The Wild Geese is a 1978 war film starring an ensemble cast led by Richard Burton, Roger Moore, Richard Harris and Hardy Krüger. The film, which was directed by Andrew V. McLaglen, was the result of a long-held ambition of producer Euan Lloyd to make an all-star adventure film in the vein of The Guns of Navarone or Where Eagles Dare. The plot concerns a group of European mercenaries fighting in Africa. The screenplay by Reginald Rose was based on Daniel Carney’s unpublished novel The Thin White Line.

The film is named after the Wild Goose flag and shoulder patch used by Michael “Mad Mike” Hoare’s Five Commando, ANC, which in turn was inspired by a 20th-century Irish mercenary army Wild Geese. Carney’s novel was subsequently published by Corgi Books under the film’s title.

Allen Faulkner, a former British Army colonel turned mercenary, arrives in London to meet merchant banker Sir Edward Matheson. The latter proposes an operation to rescue Julius Limbani, the imprisoned President of a southern African nation who is due for execution by General Ndofa. President Limbani is held in a remote prison in Zembala, guarded by a regiment of General Ndofa’s troops known as the “Simbas”.

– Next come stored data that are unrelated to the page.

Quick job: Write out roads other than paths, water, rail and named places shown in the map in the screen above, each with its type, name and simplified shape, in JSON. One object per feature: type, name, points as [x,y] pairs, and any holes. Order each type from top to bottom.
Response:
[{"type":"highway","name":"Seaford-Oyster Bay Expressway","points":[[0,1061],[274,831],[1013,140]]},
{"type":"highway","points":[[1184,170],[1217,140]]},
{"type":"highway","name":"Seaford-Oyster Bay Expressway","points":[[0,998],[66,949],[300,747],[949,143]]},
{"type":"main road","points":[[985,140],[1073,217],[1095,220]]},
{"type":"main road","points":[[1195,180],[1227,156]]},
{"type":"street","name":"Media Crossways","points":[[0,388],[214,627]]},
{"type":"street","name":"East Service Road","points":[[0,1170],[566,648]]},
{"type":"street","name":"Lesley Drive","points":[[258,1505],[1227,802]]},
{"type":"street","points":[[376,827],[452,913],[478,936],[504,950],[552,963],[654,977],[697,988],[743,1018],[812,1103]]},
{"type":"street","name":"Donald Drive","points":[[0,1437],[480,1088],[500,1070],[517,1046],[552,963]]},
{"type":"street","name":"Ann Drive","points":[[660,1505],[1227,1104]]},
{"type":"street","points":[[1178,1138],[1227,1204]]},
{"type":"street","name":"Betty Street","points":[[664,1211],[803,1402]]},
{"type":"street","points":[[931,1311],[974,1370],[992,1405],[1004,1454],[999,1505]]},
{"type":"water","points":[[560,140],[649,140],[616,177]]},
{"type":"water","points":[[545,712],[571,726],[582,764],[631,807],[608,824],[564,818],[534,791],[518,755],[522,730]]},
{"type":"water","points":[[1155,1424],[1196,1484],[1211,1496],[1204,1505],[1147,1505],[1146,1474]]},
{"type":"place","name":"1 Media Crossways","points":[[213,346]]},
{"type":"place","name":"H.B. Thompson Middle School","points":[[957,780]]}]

Faulkner accepts the assignment and begins recruiting forty-nine mercenaries, including officers he had worked with previously: Capt. Rafer Janders, a skilled tactician, and Lt. Shawn Fynn, a former Irish Guards officer and pilot. Fynn also brings in Pieter Coetzee, a former soldier in the South African Defence Force who wishes only to return home and buy a farm. The mercenaries fly to Swaziland, where they are whipped into shape. With training complete, Janders exacts a promise from Faulkner to watch over his only son, Emile, should he not survive.

Because of an unexpected development, Faulkner is given only a day’s notice to launch the mission. On Christmas Day, the fifty-man mercenary group parachute into Zembala by a HALO jump. One group rescues an alive, though sick, Limbani from a heavily guarded prison, while another group takes over a small, nearby airfield to await pick-up. Back in London, however, Matheson cancels the extraction flight at the last moment, having secured copper mining assets from General Ndofa in exchange for President Limbani. Stranded deep in hostile territory, the abandoned mercenaries fight their way through bush country, pursued by the Simbas. Many men, including Coetzee and Witty, are killed along the way.